• [WORK INSTRUCTIONS]: Please update the entries below by changing every "latitude" to "lat", and leave every other part of the lines unchanged.

• [RECORDS FOR THIS TASK]:
-*-

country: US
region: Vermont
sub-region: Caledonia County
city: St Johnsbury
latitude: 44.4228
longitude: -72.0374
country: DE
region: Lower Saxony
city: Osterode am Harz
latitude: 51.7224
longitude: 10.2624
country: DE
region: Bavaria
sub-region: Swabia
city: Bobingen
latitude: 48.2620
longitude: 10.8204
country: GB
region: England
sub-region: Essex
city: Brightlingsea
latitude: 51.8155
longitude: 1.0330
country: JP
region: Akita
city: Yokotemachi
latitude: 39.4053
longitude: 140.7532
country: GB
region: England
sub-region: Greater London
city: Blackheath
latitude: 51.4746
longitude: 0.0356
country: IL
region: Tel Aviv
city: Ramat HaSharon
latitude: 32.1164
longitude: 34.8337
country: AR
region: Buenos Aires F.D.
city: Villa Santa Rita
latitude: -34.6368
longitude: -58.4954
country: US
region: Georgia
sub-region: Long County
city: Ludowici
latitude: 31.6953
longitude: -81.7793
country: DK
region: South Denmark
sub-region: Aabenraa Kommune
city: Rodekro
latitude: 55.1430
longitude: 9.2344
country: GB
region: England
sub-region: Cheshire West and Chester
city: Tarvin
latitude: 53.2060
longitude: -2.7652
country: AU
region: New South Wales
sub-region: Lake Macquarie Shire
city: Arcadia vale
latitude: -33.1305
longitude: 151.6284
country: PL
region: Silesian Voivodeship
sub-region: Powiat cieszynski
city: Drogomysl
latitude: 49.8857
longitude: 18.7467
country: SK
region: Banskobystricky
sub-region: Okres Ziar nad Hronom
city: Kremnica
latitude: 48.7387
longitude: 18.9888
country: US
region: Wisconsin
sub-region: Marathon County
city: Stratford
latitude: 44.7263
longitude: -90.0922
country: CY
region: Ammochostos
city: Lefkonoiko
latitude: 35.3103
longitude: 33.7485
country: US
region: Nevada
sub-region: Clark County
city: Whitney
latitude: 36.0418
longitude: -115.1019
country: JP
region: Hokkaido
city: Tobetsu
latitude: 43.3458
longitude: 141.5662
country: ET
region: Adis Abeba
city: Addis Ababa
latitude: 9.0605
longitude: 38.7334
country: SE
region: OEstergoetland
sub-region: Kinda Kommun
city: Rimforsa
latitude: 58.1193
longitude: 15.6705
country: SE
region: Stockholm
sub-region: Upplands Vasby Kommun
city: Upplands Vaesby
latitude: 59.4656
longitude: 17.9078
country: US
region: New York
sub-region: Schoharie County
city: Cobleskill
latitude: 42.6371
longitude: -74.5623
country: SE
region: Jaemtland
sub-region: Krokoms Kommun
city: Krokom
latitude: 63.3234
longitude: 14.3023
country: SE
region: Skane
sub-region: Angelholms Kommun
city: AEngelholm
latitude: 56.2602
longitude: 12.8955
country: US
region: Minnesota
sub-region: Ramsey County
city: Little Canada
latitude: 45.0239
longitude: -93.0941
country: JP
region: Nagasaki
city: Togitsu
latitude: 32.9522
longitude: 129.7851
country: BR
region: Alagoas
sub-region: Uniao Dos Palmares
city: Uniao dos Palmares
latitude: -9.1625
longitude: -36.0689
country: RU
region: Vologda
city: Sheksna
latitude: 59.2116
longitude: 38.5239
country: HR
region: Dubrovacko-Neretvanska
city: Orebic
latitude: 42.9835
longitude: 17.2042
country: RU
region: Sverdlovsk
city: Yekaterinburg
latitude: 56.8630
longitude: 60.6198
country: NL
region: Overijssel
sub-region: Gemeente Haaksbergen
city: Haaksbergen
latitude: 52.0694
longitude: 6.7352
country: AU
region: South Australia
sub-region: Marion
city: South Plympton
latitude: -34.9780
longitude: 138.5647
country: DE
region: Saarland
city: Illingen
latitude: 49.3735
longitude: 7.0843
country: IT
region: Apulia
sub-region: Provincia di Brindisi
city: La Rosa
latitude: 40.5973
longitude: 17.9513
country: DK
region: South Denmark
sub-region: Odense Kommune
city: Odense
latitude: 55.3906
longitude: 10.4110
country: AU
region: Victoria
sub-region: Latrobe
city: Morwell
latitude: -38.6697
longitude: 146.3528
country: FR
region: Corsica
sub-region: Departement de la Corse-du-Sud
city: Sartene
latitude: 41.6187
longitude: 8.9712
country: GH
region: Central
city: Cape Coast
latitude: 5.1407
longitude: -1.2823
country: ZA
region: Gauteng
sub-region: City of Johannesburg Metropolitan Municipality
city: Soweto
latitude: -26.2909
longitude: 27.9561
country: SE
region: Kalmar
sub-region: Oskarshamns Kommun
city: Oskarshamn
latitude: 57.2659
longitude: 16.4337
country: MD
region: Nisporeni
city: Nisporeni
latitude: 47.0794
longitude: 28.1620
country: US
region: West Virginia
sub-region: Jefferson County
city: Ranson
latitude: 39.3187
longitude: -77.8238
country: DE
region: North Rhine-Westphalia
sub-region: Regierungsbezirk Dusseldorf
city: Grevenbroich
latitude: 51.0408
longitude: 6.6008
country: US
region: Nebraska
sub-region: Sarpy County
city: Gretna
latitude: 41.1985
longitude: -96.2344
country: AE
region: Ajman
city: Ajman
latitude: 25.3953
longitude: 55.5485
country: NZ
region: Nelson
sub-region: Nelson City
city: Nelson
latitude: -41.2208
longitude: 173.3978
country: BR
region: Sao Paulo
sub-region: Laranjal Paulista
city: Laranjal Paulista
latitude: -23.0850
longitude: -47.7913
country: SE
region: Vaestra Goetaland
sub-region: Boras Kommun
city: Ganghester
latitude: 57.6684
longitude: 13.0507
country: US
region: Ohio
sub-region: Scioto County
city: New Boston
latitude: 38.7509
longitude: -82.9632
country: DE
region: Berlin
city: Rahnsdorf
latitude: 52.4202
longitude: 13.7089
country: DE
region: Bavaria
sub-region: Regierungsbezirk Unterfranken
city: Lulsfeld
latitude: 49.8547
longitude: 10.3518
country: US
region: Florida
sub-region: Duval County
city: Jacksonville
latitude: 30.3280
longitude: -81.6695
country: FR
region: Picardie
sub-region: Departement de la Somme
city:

-*-

• [EXERCISE OUTPUT]:
country: US
region: Vermont
sub-region: Caledonia County
city: St Johnsbury
lat: 44.4228
longitude: -72.0374
country: DE
region: Lower Saxony
city: Osterode am Harz
lat: 51.7224
longitude: 10.2624
country: DE
region: Bavaria
sub-region: Swabia
city: Bobingen
lat: 48.2620
longitude: 10.8204
country: GB
region: England
sub-region: Essex
city: Brightlingsea
lat: 51.8155
longitude: 1.0330
country: JP
region: Akita
city: Yokotemachi
lat: 39.4053
longitude: 140.7532
country: GB
region: England
sub-region: Greater London
city: Blackheath
lat: 51.4746
longitude: 0.0356
country: IL
region: Tel Aviv
city: Ramat HaSharon
lat: 32.1164
longitude: 34.8337
country: AR
region: Buenos Aires F.D.
city: Villa Santa Rita
lat: -34.6368
longitude: -58.4954
country: US
region: Georgia
sub-region: Long County
city: Ludowici
lat: 31.6953
longitude: -81.7793
country: DK
region: South Denmark
sub-region: Aabenraa Kommune
city: Rodekro
lat: 55.1430
longitude: 9.2344
country: GB
region: England
sub-region: Cheshire West and Chester
city: Tarvin
lat: 53.2060
longitude: -2.7652
country: AU
region: New South Wales
sub-region: Lake Macquarie Shire
city: Arcadia vale
lat: -33.1305
longitude: 151.6284
country: PL
region: Silesian Voivodeship
sub-region: Powiat cieszynski
city: Drogomysl
lat: 49.8857
longitude: 18.7467
country: SK
region: Banskobystricky
sub-region: Okres Ziar nad Hronom
city: Kremnica
lat: 48.7387
longitude: 18.9888
country: US
region: Wisconsin
sub-region: Marathon County
city: Stratford
lat: 44.7263
longitude: -90.0922
country: CY
region: Ammochostos
city: Lefkonoiko
lat: 35.3103
longitude: 33.7485
country: US
region: Nevada
sub-region: Clark County
city: Whitney
lat: 36.0418
longitude: -115.1019
country: JP
region: Hokkaido
city: Tobetsu
lat: 43.3458
longitude: 141.5662
country: ET
region: Adis Abeba
city: Addis Ababa
lat: 9.0605
longitude: 38.7334
country: SE
region: OEstergoetland
sub-region: Kinda Kommun
city: Rimforsa
lat: 58.1193
longitude: 15.6705
country: SE
region: Stockholm
sub-region: Upplands Vasby Kommun
city: Upplands Vaesby
lat: 59.4656
longitude: 17.9078
country: US
region: New York
sub-region: Schoharie County
city: Cobleskill
lat: 42.6371
longitude: -74.5623
country: SE
region: Jaemtland
sub-region: Krokoms Kommun
city: Krokom
lat: 63.3234
longitude: 14.3023
country: SE
region: Skane
sub-region: Angelholms Kommun
city: AEngelholm
lat: 56.2602
longitude: 12.8955
country: US
region: Minnesota
sub-region: Ramsey County
city: Little Canada
lat: 45.0239
longitude: -93.0941
country: JP
region: Nagasaki
city: Togitsu
lat: 32.9522
longitude: 129.7851
country: BR
region: Alagoas
sub-region: Uniao Dos Palmares
city: Uniao dos Palmares
lat: -9.1625
longitude: -36.0689
country: RU
region: Vologda
city: Sheksna
lat: 59.2116
longitude: 38.5239
country: HR
region: Dubrovacko-Neretvanska
city: Orebic
lat: 42.9835
longitude: 17.2042
country: RU
region: Sverdlovsk
city: Yekaterinburg
lat: 56.8630
longitude: 60.6198
country: NL
region: Overijssel
sub-region: Gemeente Haaksbergen
city: Haaksbergen
lat: 52.0694
longitude: 6.7352
country: AU
region: South Australia
sub-region: Marion
city: South Plympton
lat: -34.9780
longitude: 138.5647
country: DE
region: Saarland
city: Illingen
lat: 49.3735
longitude: 7.0843
country: IT
region: Apulia
sub-region: Provincia di Brindisi
city: La Rosa
lat: 40.5973
longitude: 17.9513
country: DK
region: South Denmark
sub-region: Odense Kommune
city: Odense
lat: 55.3906
longitude: 10.4110
country: AU
region: Victoria
sub-region: Latrobe
city: Morwell
lat: -38.6697
longitude: 146.3528
country: FR
region: Corsica
sub-region: Departement de la Corse-du-Sud
city: Sartene
lat: 41.6187
longitude: 8.9712
country: GH
region: Central
city: Cape Coast
lat: 5.1407
longitude: -1.2823
country: ZA
region: Gauteng
sub-region: City of Johannesburg Metropolitan Municipality
city: Soweto
lat: -26.2909
longitude: 27.9561
country: SE
region: Kalmar
sub-region: Oskarshamns Kommun
city: Oskarshamn
lat: 57.2659
longitude: 16.4337
country: MD
region: Nisporeni
city: Nisporeni
lat: 47.0794
longitude: 28.1620
country: US
region: West Virginia
sub-region: Jefferson County
city: Ranson
lat: 39.3187
longitude: -77.8238
country: DE
region: North Rhine-Westphalia
sub-region: Regierungsbezirk Dusseldorf
city: Grevenbroich
lat: 51.0408
longitude: 6.6008
country: US
region: Nebraska
sub-region: Sarpy County
city: Gretna
lat: 41.1985
longitude: -96.2344
country: AE
region: Ajman
city: Ajman
lat: 25.3953
longitude: 55.5485
country: NZ
region: Nelson
sub-region: Nelson City
city: Nelson
lat: -41.2208
longitude: 173.3978
country: BR
region: Sao Paulo
sub-region: Laranjal Paulista
city: Laranjal Paulista
lat: -23.0850
longitude: -47.7913
country: SE
region: Vaestra Goetaland
sub-region: Boras Kommun
city: Ganghester
lat: 57.6684
longitude: 13.0507
country: US
region: Ohio
sub-region: Scioto County
city: New Boston
lat: 38.7509
longitude: -82.9632
country: DE
region: Berlin
city: Rahnsdorf
lat: 52.4202
longitude: 13.7089
country: DE
region: Bavaria
sub-region: Regierungsbezirk Unterfranken
city: Lulsfeld
lat: 49.8547
longitude: 10.3518
country: US
region: Florida
sub-region: Duval County
city: Jacksonville
lat: 30.3280
longitude: -81.6695
country: FR
region: Picardie
sub-region: Departement de la Somme
city:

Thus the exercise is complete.